Un certificat de bonne conduite qui ne s’applique malheureusement pas en dehors de la cuisine.

Pour en revenir au casher, disons que le respect des commandements de la cacherout certifie la bonne conduite du pratiquant. La bonne conscience qu’habilitent ces pratiques conformes procurent une paix intérieure,  une félicité et une satisfaction spirituelle consécutive à l’adéquation entre Réglementant et Réglementé. Réalisation des aspirations religieuses virtuelles, les Engagements (Ambitions et Résolutions) que prend le pratiquant judaïque ont leurs pendants probatoires dans la cacherout mais également dans l’étude des textes sacrés, les respects des nombreux rites comme le sabbat et la piété. Les deux faces de la Norme s’autodéterminent et interagissent à tous les niveaux.
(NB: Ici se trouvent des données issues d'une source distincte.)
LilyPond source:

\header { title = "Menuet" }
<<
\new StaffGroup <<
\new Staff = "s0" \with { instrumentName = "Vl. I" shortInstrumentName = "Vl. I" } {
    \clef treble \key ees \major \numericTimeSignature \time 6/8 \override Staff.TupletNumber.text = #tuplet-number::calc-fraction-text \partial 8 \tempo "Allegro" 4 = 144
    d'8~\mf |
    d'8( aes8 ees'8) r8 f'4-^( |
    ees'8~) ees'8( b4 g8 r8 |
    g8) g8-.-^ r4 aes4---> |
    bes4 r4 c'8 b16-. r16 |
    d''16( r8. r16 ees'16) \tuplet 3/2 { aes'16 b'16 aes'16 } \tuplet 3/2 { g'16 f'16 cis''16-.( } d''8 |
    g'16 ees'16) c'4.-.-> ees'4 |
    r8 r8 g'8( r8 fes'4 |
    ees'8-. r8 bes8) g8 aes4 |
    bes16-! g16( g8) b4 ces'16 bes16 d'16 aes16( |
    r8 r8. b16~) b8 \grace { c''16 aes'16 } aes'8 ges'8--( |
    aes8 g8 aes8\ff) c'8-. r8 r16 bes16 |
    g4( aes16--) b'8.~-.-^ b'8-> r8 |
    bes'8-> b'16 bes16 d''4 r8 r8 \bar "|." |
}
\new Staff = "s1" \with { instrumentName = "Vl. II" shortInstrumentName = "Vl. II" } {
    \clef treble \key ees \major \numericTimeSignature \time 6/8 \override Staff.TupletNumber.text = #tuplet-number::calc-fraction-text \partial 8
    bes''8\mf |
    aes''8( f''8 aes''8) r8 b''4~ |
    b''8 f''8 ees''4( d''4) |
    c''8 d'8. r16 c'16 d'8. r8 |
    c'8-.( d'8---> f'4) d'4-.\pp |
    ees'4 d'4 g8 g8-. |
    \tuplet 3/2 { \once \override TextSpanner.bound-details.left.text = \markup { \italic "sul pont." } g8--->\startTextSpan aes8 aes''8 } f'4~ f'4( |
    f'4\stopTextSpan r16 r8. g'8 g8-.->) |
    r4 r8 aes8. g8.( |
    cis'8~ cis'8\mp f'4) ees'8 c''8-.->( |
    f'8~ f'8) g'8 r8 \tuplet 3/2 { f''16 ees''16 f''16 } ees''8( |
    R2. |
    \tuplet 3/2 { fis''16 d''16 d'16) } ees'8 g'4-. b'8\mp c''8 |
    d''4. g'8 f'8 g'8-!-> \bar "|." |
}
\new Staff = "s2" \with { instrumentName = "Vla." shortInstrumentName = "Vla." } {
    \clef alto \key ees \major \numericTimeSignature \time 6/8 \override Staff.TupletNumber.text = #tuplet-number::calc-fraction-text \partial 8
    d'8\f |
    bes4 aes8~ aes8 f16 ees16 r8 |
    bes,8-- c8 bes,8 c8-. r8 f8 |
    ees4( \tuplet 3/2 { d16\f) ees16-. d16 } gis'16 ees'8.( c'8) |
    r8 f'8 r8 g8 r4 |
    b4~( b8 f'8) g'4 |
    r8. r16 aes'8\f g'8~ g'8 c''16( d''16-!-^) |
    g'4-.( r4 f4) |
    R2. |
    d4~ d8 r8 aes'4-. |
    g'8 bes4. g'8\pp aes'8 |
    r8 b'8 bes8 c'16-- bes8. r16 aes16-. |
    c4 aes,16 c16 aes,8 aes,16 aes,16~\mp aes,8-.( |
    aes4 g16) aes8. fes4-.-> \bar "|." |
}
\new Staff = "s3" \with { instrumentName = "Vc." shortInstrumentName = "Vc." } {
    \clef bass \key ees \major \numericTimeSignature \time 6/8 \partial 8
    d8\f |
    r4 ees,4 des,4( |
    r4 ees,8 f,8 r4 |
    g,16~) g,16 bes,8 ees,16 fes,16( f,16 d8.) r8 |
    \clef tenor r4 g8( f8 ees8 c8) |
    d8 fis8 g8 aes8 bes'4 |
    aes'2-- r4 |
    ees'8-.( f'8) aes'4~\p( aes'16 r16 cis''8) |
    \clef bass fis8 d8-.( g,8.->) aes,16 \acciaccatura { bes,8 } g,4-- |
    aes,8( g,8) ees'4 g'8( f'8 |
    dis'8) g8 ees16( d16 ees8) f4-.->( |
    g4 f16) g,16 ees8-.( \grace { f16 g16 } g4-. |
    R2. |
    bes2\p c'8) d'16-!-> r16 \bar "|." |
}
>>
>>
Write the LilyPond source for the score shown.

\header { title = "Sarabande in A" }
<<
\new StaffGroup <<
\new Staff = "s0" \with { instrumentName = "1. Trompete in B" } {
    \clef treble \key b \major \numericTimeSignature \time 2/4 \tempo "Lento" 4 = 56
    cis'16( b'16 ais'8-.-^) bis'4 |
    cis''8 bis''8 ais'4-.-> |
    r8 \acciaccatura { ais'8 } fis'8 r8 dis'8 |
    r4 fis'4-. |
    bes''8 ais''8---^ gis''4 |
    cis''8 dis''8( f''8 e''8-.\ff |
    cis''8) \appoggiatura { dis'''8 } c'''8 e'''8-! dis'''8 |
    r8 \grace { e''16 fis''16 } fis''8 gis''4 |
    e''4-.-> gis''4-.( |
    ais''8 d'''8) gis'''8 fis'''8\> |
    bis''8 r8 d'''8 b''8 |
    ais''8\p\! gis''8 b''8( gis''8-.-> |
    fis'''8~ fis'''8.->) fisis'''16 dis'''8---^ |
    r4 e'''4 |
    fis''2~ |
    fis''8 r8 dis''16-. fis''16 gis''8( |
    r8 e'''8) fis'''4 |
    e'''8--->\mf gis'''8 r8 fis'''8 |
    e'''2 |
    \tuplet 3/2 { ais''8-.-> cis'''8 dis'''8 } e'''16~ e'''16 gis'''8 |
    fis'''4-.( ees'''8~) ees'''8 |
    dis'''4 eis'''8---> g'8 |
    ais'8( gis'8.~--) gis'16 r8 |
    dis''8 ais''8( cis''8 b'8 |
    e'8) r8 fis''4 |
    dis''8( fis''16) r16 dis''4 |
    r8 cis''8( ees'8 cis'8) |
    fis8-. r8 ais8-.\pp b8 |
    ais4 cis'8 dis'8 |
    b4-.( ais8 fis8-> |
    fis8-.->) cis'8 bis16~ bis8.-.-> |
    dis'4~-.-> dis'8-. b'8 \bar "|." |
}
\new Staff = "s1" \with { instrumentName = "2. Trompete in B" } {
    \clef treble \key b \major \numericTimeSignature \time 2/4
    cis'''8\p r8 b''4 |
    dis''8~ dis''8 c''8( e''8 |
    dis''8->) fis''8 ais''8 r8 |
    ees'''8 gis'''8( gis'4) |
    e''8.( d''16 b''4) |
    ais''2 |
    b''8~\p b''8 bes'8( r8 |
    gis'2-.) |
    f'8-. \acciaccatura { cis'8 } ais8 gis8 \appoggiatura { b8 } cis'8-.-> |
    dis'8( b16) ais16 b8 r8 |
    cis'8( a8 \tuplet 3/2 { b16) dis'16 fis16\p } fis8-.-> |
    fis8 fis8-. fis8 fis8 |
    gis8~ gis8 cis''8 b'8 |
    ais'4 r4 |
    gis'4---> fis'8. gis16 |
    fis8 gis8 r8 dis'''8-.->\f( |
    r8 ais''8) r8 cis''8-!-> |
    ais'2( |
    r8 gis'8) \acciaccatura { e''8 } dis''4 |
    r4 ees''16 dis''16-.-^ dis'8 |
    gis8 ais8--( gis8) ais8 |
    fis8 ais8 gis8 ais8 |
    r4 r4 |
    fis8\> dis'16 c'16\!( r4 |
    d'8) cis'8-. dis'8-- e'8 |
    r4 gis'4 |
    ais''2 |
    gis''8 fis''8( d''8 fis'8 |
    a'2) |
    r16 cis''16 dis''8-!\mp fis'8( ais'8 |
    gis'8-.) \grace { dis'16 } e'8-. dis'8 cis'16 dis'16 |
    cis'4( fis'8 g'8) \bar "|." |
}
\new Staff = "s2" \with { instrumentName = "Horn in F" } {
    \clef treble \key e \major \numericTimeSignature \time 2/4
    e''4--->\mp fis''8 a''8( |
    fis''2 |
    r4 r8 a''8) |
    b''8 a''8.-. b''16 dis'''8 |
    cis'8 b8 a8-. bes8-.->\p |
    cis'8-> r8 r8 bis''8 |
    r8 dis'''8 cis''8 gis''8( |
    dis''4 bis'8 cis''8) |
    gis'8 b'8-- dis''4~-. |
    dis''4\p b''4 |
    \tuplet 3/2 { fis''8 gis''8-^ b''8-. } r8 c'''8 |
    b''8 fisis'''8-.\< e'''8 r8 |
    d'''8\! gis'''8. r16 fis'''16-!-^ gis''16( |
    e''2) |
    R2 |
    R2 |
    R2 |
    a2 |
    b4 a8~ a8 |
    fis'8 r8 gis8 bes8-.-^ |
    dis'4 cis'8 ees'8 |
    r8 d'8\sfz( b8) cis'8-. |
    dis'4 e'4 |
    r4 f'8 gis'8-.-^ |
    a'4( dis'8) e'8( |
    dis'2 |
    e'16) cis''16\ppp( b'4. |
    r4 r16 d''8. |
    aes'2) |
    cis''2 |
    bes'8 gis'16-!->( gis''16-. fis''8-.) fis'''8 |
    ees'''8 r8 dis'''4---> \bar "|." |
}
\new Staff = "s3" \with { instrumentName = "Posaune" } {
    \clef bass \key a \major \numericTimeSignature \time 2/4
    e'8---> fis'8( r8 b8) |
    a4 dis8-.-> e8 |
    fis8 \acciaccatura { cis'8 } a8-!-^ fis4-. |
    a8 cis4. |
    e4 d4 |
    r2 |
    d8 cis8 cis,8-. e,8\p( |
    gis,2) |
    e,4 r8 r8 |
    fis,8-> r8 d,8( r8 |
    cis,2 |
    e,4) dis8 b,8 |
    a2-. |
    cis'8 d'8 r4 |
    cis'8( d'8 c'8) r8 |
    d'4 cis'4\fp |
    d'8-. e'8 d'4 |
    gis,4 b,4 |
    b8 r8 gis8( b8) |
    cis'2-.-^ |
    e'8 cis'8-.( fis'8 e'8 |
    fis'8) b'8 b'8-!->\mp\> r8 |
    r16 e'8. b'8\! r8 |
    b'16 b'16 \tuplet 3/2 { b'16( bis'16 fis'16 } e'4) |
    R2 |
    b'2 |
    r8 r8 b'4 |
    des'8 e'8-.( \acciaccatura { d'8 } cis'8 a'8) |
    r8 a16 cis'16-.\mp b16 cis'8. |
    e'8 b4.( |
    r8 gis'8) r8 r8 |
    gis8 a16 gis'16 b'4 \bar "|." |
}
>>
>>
Les pratiques véganes prennent leur sens dans la défense de la cause animale. Cette prohibition de la souffrance animale se retrouve dans l’hindouisme et le jaïnisme. On en pense ce qu’on en veut mais ce végétarisme possède sa logique et le caractère omnivore qu’octroie la biologie à l’être humain ne change rien à l’affaire. Nous ne sommes vraiment omnivores que par nécessité: on ne mangeait de chat et de chien en Occident qu’en cas d’absolue nécessité, le cannibalisme représentant un cas extrême pourtant symboliquement pratiqué par le bon chrétien.  

Je concède qu’il reste encore à éclaircir et à expliciter tous les termes que Pleitinx a posés. Dans l’état actuel de ma progression, je perçois comme un brouillage qui m’empêche d’être aussi clair que je le souhaiterais. Et il me faudra revenir en détails sur ces concepts grâce aux pathologies de la Norme dont nous reprendrons l’étude dès le prochain chapitre. 

Tout le reste est littérature. A la revoyure.